Rio-2016: 30 dias para início do maior evento mundial; qual o grande legado?

[Por Mercado e Eventos, 05/07/2016]
No marco de um mês para os Jogos Olímpicos Rio 2016, dirigentes e empresários analisam qual o principal legado para a indústria do Turismo. A data será comemorada nesta terça-feira  numa cerimônia com a presença do prefeito do Rio, Eduardo Paes, o presidente do Comitê Organizador Rio 2016, Carlos Arthur Nuzman e o diretor-executivo do COI, Christophe Dubi. Eles participam da inauguração oficial da ‘Nave do Conhecimento e  Museu Cidade Olímpica’, um espaço interativo ao lado do Estádio Olímpico no Engenho de Dentro com conteúdo relacionado aos esportes olímpicos e à história do maior evento esportivo do planeta. Independente das cerimônias festivas, representantes do trade discutem o impacto na imagem do país para um evento desta magnitude, onde esportes e turismo são as grandes estrelas. Os desafios deste legado, as oportunidades e os investimentos estão entre os temas e questões.
OPORTUNIDADE – Na opinião de Edmar Bull, presidente da Abav Nacional os agentes de viagens que atuam no mercado receptivo terão a oportunidade de movimentar seus negócios num mês de baixa temporada e aumentar suas vendas. “Mas para isso eles precisam estar atentos e bem preparados”. O dirigente não tem dúvida de que o Rio de Janeiro será o principal beneficiado pelo legado da Olimpíada. “Isso pelos investimentos realizados em infraestrutura”. Ao mesmo tempo lamenta que o Governo não tenha realizado uma política de promoção eficaz junto aos principais destinos emissores. “Infelizmente faltou ao poder público esse trabalho de promoção que nos ajudaria muito na captação do turismo internacional. Mas agora não temos mais o que fazer. Resta esperar pelo sucesso do evento”.

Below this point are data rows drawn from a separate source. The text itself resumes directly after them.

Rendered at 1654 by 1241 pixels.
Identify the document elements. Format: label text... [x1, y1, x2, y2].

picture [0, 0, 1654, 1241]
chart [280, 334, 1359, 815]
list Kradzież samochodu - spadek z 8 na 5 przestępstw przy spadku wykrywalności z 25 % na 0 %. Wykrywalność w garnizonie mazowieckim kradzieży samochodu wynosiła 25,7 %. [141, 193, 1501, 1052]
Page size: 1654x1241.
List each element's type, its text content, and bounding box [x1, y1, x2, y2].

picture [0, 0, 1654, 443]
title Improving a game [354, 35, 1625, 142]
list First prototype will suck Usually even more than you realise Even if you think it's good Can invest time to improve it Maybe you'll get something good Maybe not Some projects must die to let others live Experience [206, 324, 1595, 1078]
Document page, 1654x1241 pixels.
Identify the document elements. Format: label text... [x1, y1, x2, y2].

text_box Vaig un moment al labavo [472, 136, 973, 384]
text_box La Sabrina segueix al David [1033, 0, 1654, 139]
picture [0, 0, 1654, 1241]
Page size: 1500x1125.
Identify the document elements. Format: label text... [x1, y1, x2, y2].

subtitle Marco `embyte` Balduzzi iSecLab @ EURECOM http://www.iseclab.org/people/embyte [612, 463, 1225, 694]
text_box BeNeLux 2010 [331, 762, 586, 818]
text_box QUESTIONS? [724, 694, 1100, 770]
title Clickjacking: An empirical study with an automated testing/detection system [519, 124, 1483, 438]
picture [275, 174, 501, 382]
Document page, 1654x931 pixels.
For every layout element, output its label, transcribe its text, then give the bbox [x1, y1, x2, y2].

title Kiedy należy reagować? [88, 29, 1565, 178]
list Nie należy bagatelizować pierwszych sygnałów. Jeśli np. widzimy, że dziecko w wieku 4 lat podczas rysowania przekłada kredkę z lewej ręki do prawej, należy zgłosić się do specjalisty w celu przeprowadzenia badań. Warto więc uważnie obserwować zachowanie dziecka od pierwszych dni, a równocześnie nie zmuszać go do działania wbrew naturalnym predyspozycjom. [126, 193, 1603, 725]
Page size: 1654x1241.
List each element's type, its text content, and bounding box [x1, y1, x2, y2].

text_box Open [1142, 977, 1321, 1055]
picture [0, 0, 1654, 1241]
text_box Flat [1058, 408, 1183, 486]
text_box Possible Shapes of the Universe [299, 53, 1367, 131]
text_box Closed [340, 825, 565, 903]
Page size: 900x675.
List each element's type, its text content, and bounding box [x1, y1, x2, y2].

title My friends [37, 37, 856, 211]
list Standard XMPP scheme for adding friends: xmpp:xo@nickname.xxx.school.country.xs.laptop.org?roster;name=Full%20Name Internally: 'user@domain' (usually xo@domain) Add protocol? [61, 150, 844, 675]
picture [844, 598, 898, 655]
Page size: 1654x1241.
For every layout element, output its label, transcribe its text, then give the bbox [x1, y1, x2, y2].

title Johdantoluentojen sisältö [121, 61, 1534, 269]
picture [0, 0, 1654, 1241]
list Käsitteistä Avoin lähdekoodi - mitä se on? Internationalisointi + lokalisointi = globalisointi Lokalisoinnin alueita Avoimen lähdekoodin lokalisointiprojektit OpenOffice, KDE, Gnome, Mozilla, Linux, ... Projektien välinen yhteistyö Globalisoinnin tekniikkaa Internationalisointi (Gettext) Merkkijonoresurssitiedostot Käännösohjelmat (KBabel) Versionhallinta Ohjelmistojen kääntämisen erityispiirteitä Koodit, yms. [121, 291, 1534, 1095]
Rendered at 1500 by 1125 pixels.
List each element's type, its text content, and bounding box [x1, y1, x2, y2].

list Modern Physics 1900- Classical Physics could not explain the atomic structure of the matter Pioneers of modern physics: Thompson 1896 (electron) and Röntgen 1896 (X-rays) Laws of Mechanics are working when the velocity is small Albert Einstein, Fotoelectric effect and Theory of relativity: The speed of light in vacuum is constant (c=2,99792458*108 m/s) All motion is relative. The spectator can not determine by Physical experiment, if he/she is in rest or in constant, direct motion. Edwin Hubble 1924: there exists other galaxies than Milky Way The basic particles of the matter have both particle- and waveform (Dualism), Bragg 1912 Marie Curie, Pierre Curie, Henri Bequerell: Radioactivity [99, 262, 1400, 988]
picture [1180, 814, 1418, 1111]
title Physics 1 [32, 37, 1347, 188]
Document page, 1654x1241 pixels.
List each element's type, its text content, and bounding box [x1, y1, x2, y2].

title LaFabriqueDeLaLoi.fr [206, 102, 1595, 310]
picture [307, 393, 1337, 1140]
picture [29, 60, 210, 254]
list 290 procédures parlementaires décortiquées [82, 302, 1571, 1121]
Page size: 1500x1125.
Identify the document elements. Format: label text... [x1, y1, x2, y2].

LEGADO – Para o presidente da Bito, Salvador Saladino, o Brasil perdeu uma oportunidade única para se colocar na vitrine internacional. “Poderíamos ter tido um legado fantástico mas faltou sensibilidade e vontade política dos nossos governantes para trabalhar com competência um evento desta magnitude. Lembro que tínhamos no país os famosos airpass, que permitiam aos turistas visitarem diversos destinos com tarifas especiais. Cheguei a sugerir isso numa reunião do Conselho Nacional. Essa e outras medidas deixaram de ser adotadas. Faltou estratégia e promoção e, atualmente temos uma Embratur e um ministério do Turismo com presidentes interinos. Essa é a importãncia que o nosso setor tem, com o segundo menor orçamento entre os ministérios deste Governo.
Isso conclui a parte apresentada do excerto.